Henry’s father was also a stonemason/journeyman, and his grandfather, also James, of Norfolk Street, Leamington Spa, was a reputable and well-respected marble mason who, at times, worked for George Gilbert Scott, an architect who is best known for the Albert Memorial and the Midland Grand Hotel at St Pancras railway station in London. It is likely therefore that the Tandey family originally came to Leamington Spa to find work, attracted by the amount of building taking place associated with the town’s development at that time, but there is no evidence that Henry ever wanted to follow this family profession.

***

At the age of 5, Henry became a pupil at St Peter’s School for Boys in New Street, which was founded in 1848 and closed in 1967. By the time Henry started his education it was free and pupils’ attendance no longer depended on their parents’ ability to pay the daily fee of 1d. Henry would have remained there until 1905, when the school leaving age was by then 14, as a result of the 1902 Education Act. In the absence of reliable, or indeed any, records, it is not clear whether Henry attended the school for all or some of the period from 1901–05 for reasons that will be discussed later, although there is a school photograph taken in about 1905 (plate 3), where he certainly looks more than happy.

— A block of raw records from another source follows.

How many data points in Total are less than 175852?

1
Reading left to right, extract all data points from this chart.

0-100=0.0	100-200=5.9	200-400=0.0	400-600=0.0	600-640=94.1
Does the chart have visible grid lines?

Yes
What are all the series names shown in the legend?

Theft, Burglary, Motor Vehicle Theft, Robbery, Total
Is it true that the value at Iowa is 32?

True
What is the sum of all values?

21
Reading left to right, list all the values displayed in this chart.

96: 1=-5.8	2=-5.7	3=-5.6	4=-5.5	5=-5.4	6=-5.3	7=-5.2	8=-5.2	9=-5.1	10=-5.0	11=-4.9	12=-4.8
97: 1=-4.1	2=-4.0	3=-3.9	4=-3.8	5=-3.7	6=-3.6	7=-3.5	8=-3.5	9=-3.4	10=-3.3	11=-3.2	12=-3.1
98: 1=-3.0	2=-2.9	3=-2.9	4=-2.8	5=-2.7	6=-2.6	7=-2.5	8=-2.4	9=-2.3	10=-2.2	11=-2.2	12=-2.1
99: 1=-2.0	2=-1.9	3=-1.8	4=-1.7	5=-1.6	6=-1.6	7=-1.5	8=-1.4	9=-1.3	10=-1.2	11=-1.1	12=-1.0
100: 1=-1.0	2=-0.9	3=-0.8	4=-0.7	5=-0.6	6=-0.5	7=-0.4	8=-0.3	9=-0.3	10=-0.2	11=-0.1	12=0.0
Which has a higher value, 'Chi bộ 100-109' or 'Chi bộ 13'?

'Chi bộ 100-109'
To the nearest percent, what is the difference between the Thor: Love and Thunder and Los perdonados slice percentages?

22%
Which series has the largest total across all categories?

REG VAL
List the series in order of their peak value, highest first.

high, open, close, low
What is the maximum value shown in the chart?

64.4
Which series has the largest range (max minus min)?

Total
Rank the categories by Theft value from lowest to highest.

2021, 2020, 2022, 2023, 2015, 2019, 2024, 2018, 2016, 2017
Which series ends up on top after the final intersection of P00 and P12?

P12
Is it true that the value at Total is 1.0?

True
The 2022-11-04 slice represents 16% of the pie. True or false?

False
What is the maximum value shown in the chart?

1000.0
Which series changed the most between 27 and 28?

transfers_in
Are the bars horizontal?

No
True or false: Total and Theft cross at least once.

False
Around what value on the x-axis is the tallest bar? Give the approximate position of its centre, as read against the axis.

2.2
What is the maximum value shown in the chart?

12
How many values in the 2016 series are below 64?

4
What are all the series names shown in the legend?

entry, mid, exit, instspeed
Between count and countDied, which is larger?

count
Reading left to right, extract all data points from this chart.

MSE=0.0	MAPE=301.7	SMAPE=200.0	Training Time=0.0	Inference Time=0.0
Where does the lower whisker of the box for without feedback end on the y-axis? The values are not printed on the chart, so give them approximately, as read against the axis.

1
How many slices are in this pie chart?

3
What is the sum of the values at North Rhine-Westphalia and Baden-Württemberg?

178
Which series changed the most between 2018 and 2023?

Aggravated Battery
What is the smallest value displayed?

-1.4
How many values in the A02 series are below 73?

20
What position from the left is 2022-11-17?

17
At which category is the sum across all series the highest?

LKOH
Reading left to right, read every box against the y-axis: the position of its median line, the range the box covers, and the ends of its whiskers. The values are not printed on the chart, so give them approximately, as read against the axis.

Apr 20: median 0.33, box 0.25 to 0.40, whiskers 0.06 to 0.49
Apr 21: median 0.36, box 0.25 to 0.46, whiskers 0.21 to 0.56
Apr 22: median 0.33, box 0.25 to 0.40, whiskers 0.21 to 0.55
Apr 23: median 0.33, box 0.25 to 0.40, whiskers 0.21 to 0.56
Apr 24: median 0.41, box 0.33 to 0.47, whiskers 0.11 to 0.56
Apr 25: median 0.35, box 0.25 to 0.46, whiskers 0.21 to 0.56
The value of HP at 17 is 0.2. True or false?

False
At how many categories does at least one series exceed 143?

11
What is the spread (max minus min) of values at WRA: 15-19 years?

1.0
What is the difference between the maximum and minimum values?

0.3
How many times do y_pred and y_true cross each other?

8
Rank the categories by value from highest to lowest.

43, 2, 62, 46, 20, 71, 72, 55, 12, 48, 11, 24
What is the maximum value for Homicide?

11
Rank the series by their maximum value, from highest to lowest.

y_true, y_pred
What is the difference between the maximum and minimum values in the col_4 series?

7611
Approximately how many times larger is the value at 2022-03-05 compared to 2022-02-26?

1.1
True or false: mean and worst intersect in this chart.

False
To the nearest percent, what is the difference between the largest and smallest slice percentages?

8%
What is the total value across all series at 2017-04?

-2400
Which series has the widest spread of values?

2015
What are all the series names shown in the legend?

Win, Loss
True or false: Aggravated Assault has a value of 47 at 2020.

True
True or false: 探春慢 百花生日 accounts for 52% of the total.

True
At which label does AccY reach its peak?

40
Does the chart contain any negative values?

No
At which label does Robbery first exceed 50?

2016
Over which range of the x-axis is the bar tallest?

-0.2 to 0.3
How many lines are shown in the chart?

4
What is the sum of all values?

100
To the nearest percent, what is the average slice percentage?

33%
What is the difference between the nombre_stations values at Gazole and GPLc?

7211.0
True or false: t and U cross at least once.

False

Henry’s lessons would have focused on reading, writing and arithmetic. There are no school records relating to Henry but a picture of his schooldays can be built up through the work of O’Shaugnessy (1979), who gives an insight into how education was conducted at this time based on learning by rote:

Tables were chanted every morning from the blackboard, passages from the Bible and mournful poems were memorised and ‘said out loud’ in unison. Dreary lists of spellings, each broken up into syllables, were repeated exhaustingly. Even sums were gone over on the blackboard, the whole class intoning the phrases.

Children took turns to read out loud to the class and any lapses were diligently corrected by the teacher. It must have come as a relief to the pupils when schools acquired more books, allowing each child the opportunity to select one in which they might have some genuine interest and also adopt silent reading, perhaps as a reward for flawlessly reading aloud.

Even if he was not punished himself, Henry would have witnessed how discipline was maintained through the use of the cane. The cane was not only used to deal with misbehaviour, but also for:

Bad writing or an unfortunate inability to do arithmetic. If a child came to school dirty or late, because a slatternly mother had failed him, he was caned. If he dropped a blot on to his exercise book from his atrocious pen or sited his sums on the wrong side of the page, if his sister dirtied the hard calico she was endeavouring to stitch – Nemesis was waiting.

While it is easy to be critical of the use of corporal punishment it needs to be remembered that times were different then and this form of discipline was seen as acceptable in dealing with classes in excess of fifty pupils. It may also be the case that the discipline Henry experienced in school stood him in good stead when he later joined the army, which had similar approaches to discipline and conformity.

***

In the early 1800s, Roman Catholics in Leamington Spa had at first worshipped in a large room in Clemens Street, but in 1828 they had built their own church in George Street, and then in 1864 moved to the present St Peter’s church in Dormer Place. This church, except for the tower which had been put up in 1878, was burnt down in 1883, but was rebuilt in red brick with stone dressings in 1884 (Saltzman).

In her book, O’Shaugnessy states that:

The children in Roman Catholic Schools were amongst the poorest and most deprived of the town, living in slum dwellings, ill-clothed, and inadequately fed. Suffering from malnutrition, these children were sadly lethargic in body and mind, and were prey to illnesses and complaints of all kinds.

Generous Catholics provided clothing and shoes and gifts of food for the children and organised Christmas treats and summer outings, but the home conditions continued.

According to the parish historian of St Peter’s, the Tandey family attended church each week, and it is likely that they were among the generous Catholics who made donations.